Bunch of Wires (BoW) PHY Specification
The Open Domain-Specific Architecture BoW Workstream
DRAFT Version 1.9d
January 2nd, 2023
This section provides glossary used in this specification.
|Bunch of Wires||BoW||The name for the PHY specification defined in this document|
|Die-to-die||D2D||Generic term used to refer to on-package interconnect|
|BoW Mode||N/A||A specific defined mode of operation for a BoW interface|
|picojoules per bit||pJ/bit||Energy required to transport a bit of data over a D2D interface|
|PHY||The set of circuitry physically communicating bits from one die to another|
|Core Logic||Digital logic transmitting data to/from the PHY|
|Control Logic||Logic used to manage the operation of the PHY|
|Tera/Giga bits per second||Tbps/Gbps||Measures of the speed of data transmission on the PHY|
|Beachfront||The length of die edge required by a PHY implementation|
|Clock||A signal that regulates the speed of data transmission|
|Bump||Solder balls grown on a die to allow connection to off-die wires|
|Channel||A term for the physical connection between a transmitter and a receiver|
|Test||The process of verifying functional correctness of a circuit|
|Initialization||The process of preparing an interface for data transmission|
This document uses the following terms as defined below.

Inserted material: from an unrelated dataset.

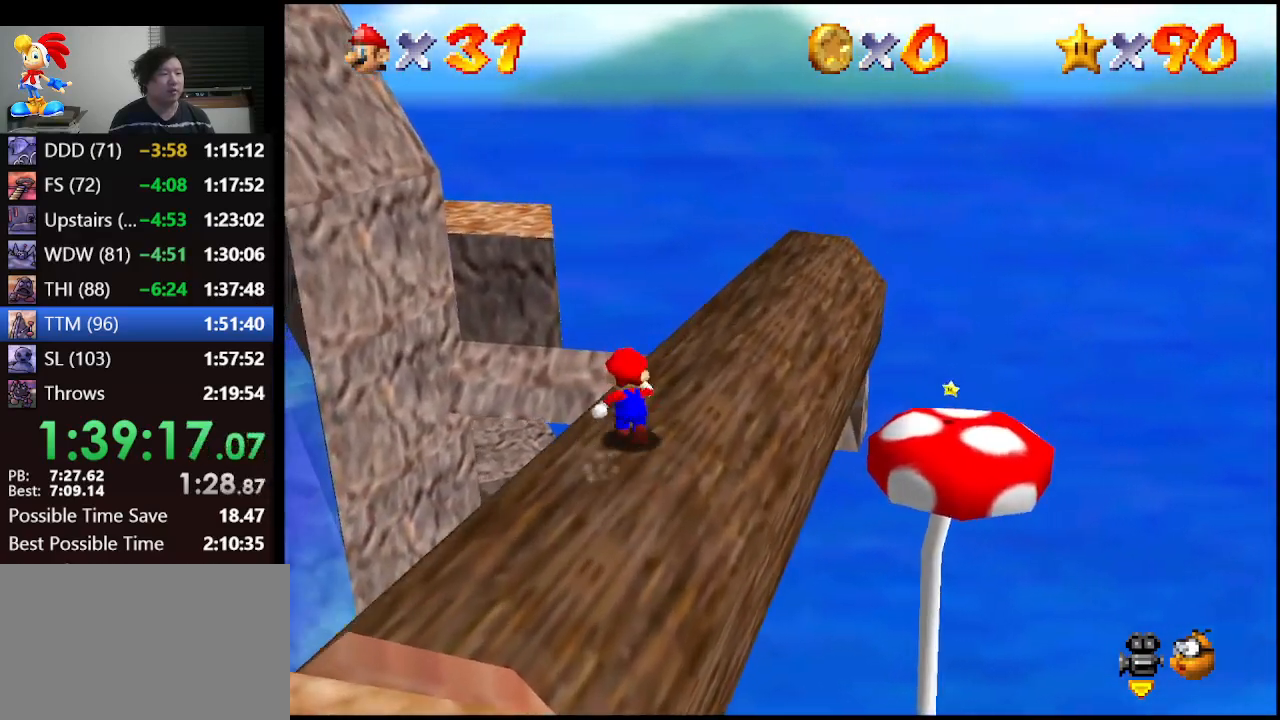
{"buttons": ["A", "Z"], "left_stick": "up", "events": [[100, "left_stick", "up"], [333, "Z", "down"], [400, "A", "down"]]}
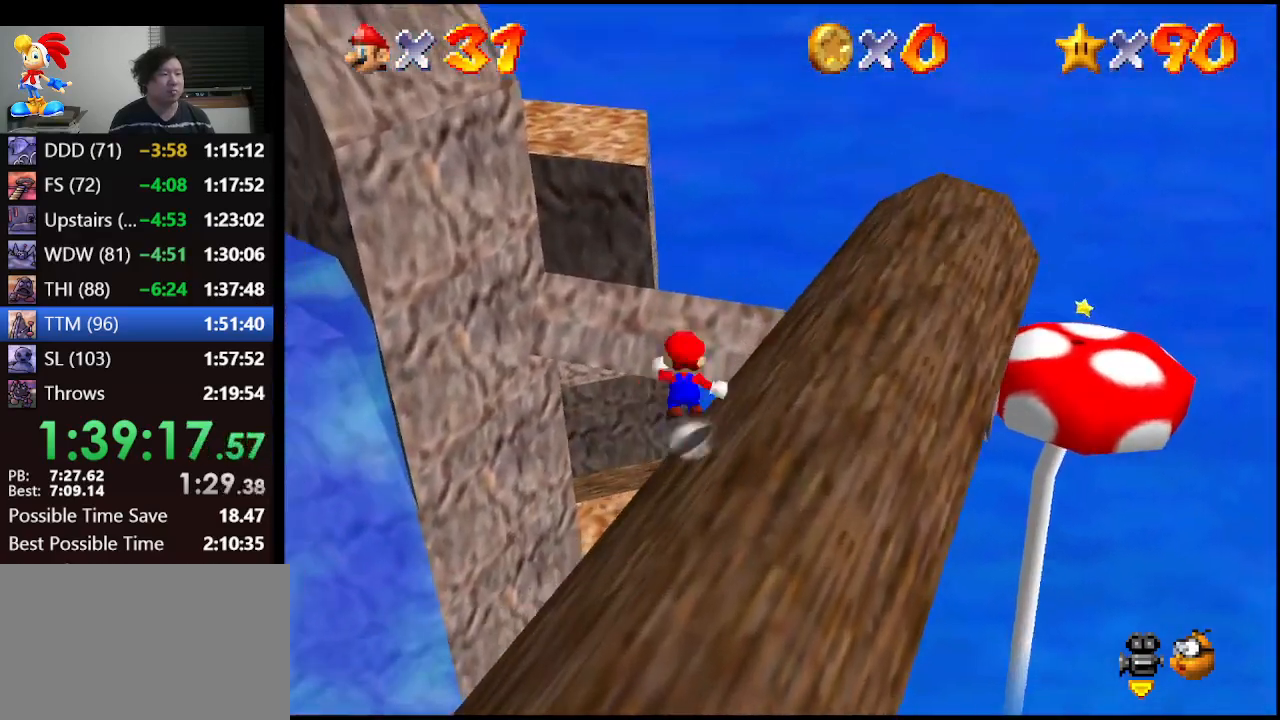
{"buttons": ["A", "Z"], "left_stick": "up", "events": []}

Contributions to this Specification are made under the terms and conditions set forth in the modified Open Web Foundation Contributor License Agreement (“OWF CLA 1.0”) (“Contribution License”) by:
ANALOG PORT, BLUE CHEETAH ANALOG DESIGN, D-MATRIX, IBM, KEYSIGHT, TESSOLVE, VENTANA MICRO
You can review the signed copies of the applicable Contributor License(s) for this Specification on the OCP website at http://www.opencompute.org/products/specsanddesign
Usage of this Specification is governed by the terms and conditions set forth in the modified Open Web Foundation Final Specification Agreement (“OWFa 1.0”) (“Specification License”).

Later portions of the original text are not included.